Task instructions: Once you find the line below that has "Wasilah berjudul Berpikir", output it and every line after it exactly, stopping after the line that has "nuove generazioni in modo innovativo e", with no pictures.

Page-level text extractions:

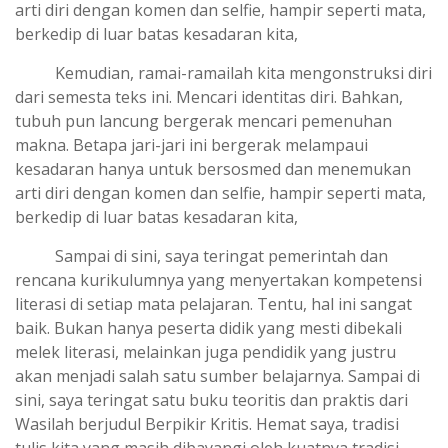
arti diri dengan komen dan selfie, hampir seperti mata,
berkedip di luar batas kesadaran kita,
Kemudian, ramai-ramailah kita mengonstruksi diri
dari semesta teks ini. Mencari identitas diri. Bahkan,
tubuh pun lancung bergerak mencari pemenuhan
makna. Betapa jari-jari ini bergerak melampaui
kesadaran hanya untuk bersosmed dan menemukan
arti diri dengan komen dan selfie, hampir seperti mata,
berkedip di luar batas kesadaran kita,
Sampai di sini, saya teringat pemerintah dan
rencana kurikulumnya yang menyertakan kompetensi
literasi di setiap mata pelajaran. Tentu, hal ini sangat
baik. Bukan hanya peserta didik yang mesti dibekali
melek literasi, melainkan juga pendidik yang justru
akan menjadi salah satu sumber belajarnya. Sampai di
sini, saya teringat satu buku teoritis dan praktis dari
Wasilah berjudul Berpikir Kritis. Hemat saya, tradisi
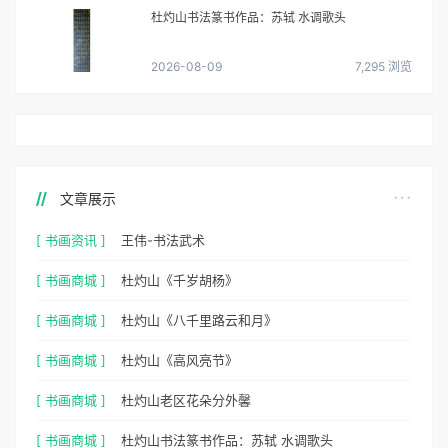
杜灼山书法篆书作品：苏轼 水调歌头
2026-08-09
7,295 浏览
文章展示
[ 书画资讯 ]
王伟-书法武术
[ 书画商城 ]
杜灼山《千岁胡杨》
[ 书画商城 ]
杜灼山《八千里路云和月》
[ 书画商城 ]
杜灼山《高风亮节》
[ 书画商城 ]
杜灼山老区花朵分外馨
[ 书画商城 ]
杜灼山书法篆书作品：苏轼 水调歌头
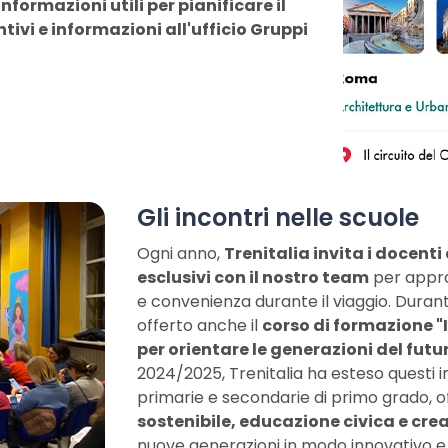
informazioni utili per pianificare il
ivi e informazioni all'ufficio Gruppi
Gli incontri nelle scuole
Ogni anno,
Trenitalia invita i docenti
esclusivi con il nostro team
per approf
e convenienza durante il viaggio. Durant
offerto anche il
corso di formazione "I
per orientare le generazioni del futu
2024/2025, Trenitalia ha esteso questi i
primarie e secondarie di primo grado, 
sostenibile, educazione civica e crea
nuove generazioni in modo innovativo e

* * *

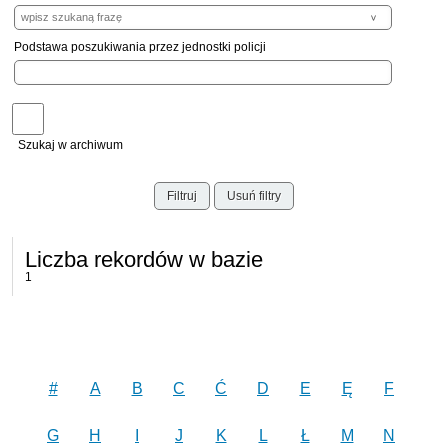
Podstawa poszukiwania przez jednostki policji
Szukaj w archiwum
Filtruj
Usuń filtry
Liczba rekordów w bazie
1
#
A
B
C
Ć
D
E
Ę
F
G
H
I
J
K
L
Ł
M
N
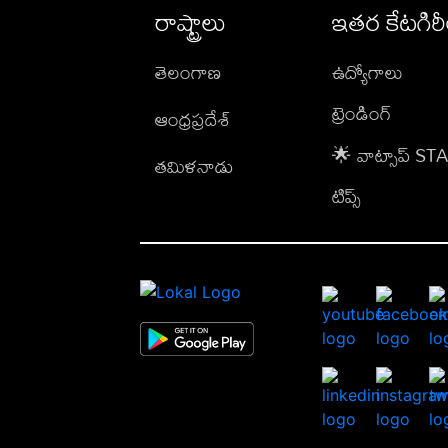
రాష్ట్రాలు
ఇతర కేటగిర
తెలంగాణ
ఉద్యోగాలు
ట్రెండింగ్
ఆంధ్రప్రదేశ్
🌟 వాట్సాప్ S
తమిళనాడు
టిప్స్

Solution to this problem:
Wasilah berjudul Berpikir Kritis. Hemat saya, tradisi
杜灼山书法篆书作品：苏轼 水调歌头
2026-08-09
7,295 浏览
文章展示
[ 书画资讯 ]
王伟-书法武术
[ 书画商城 ]
杜灼山《千岁胡杨》
[ 书画商城 ]
杜灼山《八千里路云和月》
[ 书画商城 ]
杜灼山《高风亮节》
[ 书画商城 ]
杜灼山老区花朵分外馨
[ 书画商城 ]
杜灼山书法篆书作品：苏轼 水调歌头
informazioni utili per pianificare il
ivi e informazioni all'ufficio Gruppi
Gli incontri nelle scuole
Ogni anno,
Trenitalia invita i docenti
esclusivi con il nostro team
per approf
e convenienza durante il viaggio. Durant
offerto anche il
corso di formazione "I
per orientare le generazioni del futu
2024/2025, Trenitalia ha esteso questi i
primarie e secondarie di primo grado, 
sostenibile, educazione civica e crea
nuove generazioni in modo innovativo e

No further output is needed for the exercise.